Parts of the exercise:
1. In the comment thread, shorten the paragraph beginning "The insurer’s attitude is going to be interesting" while keeping its main facts.
2. In the comment thread, what does one commenter call the real fix, even while doubting it would ever happen?

OK, maybe this is just a layman’s dumb q, but why couldn’t a doctor in another state, when he/she takes on a new patient, simply require a contract between the doc and the patient to the same effect as the TX law, caps and all?
The interesting trade off is this: is it better to have a questionable or at least less than perfect doctor, or no doctor at all? (Though presumably med-evac flights out if you are rich enough or insanely lucky enough to have an insurer that will cover it might mitigate.)
The insurer’s attitude is going to be interesting; presumably they have less exposure on the suits, but perhaps more on the medical competencies. Because limiting awards does nothing at all to limit the legal world only demand for perfect doctors each and every time.
What is going to be even more interesting is the reaction in jurisdictions that are losing their doctors. Will there be a race to the bottom?
Given that this is Texas, an injured party can always choose to use his/her .45 to get justice if they are not happy with their options in the legal system. Yee Haw.
Did I miss something? The original article did not reference attracting low quality doctors only that there was a back log. How does it jump to low quality doctors?
A Texas doctor for 25 years.
Yes, Jeff, you missed something, but it could be my fault. I skipped the sentences that said, “This sounds like great news — more doctors coming back into the system. But who knows? Chances are the plaintiffs’ bar can find a way to spin this as an ominous development — the return of the malpracticers.” I’ve changed the post and added this.
I sometimes skip things that I say in my head but which, if I would share, would make for clearer expository writing. Sorry.
All in all a good thing, though I think the real fix (not that this would ever happen) is to eliminate the idea that an outcome must be malpractice merely because it was unfavorable. Medicine is not mathematics.

Material shown:
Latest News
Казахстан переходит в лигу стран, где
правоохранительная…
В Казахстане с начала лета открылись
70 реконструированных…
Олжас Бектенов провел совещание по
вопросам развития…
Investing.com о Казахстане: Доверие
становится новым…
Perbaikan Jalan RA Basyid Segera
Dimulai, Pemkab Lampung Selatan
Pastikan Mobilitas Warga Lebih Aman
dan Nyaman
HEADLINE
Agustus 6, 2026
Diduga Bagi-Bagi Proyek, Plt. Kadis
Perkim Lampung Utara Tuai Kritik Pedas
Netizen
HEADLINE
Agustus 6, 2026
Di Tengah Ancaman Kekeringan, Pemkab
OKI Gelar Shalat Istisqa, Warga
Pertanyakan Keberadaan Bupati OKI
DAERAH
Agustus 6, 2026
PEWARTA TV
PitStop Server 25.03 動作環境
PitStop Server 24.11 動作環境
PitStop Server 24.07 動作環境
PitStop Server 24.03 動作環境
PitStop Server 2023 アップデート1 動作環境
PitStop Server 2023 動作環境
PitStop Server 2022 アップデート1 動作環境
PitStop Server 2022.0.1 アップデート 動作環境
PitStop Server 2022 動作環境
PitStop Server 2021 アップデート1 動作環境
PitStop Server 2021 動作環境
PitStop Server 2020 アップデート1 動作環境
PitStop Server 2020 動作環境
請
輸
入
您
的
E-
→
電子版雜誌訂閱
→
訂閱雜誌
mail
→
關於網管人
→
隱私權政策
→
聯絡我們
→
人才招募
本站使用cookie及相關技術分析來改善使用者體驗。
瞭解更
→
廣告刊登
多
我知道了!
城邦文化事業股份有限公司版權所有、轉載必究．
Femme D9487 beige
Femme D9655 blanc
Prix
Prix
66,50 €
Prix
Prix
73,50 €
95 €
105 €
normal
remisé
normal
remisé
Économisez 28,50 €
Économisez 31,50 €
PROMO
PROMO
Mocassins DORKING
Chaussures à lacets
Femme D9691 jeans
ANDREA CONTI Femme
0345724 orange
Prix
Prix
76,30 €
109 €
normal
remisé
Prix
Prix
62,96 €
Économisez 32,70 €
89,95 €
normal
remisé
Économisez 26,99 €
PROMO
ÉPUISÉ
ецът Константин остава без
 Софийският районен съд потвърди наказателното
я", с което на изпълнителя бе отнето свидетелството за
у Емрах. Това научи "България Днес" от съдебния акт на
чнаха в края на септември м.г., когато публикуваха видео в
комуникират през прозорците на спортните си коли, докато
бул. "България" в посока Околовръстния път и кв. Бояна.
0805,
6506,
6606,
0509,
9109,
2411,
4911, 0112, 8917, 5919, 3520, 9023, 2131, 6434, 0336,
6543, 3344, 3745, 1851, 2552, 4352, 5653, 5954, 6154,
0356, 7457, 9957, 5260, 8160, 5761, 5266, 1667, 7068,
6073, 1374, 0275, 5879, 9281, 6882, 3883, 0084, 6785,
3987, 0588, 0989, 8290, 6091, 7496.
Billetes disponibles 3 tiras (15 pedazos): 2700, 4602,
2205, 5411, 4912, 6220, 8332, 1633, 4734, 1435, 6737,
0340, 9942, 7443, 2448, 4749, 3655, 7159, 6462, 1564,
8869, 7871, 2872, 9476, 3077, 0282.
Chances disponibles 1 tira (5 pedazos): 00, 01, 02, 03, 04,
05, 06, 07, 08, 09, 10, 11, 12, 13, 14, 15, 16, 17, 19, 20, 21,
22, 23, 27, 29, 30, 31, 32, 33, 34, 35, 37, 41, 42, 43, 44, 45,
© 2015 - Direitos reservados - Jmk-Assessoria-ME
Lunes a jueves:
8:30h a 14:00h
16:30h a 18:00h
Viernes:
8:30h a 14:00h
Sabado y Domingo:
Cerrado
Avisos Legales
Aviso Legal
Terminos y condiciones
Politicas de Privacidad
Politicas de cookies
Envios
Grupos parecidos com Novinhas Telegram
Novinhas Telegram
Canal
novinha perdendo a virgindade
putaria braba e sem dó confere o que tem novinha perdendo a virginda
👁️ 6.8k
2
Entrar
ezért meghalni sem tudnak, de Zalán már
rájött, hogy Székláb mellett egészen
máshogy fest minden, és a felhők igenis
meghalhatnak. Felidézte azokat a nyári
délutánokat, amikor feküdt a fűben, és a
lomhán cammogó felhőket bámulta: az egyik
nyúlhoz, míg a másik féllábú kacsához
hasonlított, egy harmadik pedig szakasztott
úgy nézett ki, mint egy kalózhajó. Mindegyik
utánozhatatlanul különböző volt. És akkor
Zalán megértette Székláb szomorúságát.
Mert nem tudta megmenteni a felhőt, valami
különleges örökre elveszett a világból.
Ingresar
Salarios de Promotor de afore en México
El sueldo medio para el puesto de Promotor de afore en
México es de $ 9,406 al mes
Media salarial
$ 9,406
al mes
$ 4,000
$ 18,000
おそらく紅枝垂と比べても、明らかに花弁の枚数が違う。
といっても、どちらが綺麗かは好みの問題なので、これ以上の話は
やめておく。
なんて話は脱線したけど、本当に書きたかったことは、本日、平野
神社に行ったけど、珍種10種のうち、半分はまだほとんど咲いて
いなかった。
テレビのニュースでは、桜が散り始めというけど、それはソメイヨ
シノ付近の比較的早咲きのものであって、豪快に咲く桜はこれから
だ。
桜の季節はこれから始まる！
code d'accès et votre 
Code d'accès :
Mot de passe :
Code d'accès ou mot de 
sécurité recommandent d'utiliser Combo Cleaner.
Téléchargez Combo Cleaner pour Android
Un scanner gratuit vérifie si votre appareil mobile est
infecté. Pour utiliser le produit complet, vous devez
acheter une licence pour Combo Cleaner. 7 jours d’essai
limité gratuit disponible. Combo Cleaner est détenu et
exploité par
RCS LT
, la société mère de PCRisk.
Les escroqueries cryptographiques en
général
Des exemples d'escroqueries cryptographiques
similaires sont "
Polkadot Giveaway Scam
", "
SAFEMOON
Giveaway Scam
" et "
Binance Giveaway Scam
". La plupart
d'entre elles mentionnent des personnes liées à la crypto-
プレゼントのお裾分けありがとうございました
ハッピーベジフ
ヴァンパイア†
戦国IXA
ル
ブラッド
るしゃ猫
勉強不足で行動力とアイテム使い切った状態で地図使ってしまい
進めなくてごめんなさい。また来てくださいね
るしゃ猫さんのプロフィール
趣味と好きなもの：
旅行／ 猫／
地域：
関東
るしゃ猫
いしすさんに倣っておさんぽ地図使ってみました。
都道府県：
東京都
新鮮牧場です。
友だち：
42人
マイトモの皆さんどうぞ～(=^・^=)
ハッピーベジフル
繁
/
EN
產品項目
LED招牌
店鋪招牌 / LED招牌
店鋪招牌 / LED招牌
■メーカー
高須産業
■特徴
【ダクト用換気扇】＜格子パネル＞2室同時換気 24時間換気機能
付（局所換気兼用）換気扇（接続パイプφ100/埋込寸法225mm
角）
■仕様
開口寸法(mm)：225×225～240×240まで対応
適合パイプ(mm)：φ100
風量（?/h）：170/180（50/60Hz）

Answers to the exercises:
1. Insurers' response will be interesting. They likely face less exposure from lawsuits but possibly more from doctors' competence, because capping awards does nothing to curb the legal world's demand for perfect doctors every time.

2. Eliminating the idea that an outcome must be malpractice merely because it was unfavorable.